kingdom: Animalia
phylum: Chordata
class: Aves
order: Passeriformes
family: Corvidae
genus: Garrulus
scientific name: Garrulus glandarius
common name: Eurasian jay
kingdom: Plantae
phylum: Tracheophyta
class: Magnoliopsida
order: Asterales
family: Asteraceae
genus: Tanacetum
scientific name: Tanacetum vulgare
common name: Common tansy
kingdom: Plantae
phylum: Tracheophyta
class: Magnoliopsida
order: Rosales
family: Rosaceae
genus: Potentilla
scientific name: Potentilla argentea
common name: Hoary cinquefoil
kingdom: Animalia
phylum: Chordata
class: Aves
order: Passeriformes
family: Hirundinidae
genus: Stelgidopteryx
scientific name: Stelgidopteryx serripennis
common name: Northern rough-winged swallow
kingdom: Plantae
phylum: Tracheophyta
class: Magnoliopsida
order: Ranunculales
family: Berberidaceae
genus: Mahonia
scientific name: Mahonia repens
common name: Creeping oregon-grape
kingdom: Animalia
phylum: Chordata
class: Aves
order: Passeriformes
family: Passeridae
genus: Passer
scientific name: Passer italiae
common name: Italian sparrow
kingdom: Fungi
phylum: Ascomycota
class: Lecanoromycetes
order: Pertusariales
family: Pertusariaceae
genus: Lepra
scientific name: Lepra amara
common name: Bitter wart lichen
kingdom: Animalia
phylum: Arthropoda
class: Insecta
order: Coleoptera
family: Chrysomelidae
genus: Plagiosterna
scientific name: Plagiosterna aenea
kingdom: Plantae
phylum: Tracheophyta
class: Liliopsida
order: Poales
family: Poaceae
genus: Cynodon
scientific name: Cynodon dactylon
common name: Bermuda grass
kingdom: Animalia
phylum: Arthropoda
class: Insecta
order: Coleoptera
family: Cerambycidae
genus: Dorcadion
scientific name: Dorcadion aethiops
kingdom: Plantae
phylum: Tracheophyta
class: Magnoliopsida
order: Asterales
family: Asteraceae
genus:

________________________________________

Exercise brief: Return the lines of the rows above verbatim, from the first line up to and including the line with "phylum: Ascomycota".

Complete output:
kingdom: Animalia
phylum: Chordata
class: Aves
order: Passeriformes
family: Corvidae
genus: Garrulus
scientific name: Garrulus glandarius
common name: Eurasian jay
kingdom: Plantae
phylum: Tracheophyta
class: Magnoliopsida
order: Asterales
family: Asteraceae
genus: Tanacetum
scientific name: Tanacetum vulgare
common name: Common tansy
kingdom: Plantae
phylum: Tracheophyta
class: Magnoliopsida
order: Rosales
family: Rosaceae
genus: Potentilla
scientific name: Potentilla argentea
common name: Hoary cinquefoil
kingdom: Animalia
phylum: Chordata
class: Aves
order: Passeriformes
family: Hirundinidae
genus: Stelgidopteryx
scientific name: Stelgidopteryx serripennis
common name: Northern rough-winged swallow
kingdom: Plantae
phylum: Tracheophyta
class: Magnoliopsida
order: Ranunculales
family: Berberidaceae
genus: Mahonia
scientific name: Mahonia repens
common name: Creeping oregon-grape
kingdom: Animalia
phylum: Chordata
class: Aves
order: Passeriformes
family: Passeridae
genus: Passer
scientific name: Passer italiae
common name: Italian sparrow
kingdom: Fungi
phylum: Ascomycota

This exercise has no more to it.